▶ [DATA TO PROCESS]
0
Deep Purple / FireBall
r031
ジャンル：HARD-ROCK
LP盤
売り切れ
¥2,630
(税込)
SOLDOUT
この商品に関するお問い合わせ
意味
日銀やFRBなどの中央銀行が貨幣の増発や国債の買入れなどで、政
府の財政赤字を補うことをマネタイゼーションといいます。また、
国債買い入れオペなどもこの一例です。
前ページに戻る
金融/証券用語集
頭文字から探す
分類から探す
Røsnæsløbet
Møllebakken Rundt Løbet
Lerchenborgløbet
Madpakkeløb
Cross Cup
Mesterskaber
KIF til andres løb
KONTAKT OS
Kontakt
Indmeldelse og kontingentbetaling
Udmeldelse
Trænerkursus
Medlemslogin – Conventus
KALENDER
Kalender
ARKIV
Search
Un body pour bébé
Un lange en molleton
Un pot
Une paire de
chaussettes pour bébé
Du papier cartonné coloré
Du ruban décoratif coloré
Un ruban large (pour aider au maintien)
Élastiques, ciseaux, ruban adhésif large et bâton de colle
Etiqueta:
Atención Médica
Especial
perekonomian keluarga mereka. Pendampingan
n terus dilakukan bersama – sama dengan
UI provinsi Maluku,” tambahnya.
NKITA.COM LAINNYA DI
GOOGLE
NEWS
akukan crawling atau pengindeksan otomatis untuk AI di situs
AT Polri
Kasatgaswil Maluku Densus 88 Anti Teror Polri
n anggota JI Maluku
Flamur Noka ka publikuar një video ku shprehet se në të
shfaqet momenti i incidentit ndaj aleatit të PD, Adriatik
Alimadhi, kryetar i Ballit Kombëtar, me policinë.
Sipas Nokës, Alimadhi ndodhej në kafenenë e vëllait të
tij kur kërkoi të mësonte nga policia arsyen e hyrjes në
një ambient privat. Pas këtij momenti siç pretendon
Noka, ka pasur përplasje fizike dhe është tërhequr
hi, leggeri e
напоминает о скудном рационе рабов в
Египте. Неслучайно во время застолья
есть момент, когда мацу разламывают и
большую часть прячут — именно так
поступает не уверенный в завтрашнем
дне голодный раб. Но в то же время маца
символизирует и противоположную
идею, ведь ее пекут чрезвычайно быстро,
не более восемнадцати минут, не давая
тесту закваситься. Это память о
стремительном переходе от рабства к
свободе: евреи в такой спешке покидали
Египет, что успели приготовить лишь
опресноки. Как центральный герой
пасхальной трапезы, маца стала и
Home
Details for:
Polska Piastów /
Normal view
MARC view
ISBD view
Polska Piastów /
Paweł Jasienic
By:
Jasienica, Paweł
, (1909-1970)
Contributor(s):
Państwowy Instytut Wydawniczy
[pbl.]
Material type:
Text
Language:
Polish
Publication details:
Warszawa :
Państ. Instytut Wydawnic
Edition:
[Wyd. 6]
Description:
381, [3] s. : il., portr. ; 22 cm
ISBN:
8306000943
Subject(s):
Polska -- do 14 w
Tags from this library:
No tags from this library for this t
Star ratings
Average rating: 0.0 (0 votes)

▶ [THE PROBLEM]
Gather every line from the listing above that contains the word "время", matching case exactly, and copy each one in full.

▶ [WRITTEN RESPONSE]
Египте. Неслучайно во время застолья
дне голодный раб. Но в то же время маца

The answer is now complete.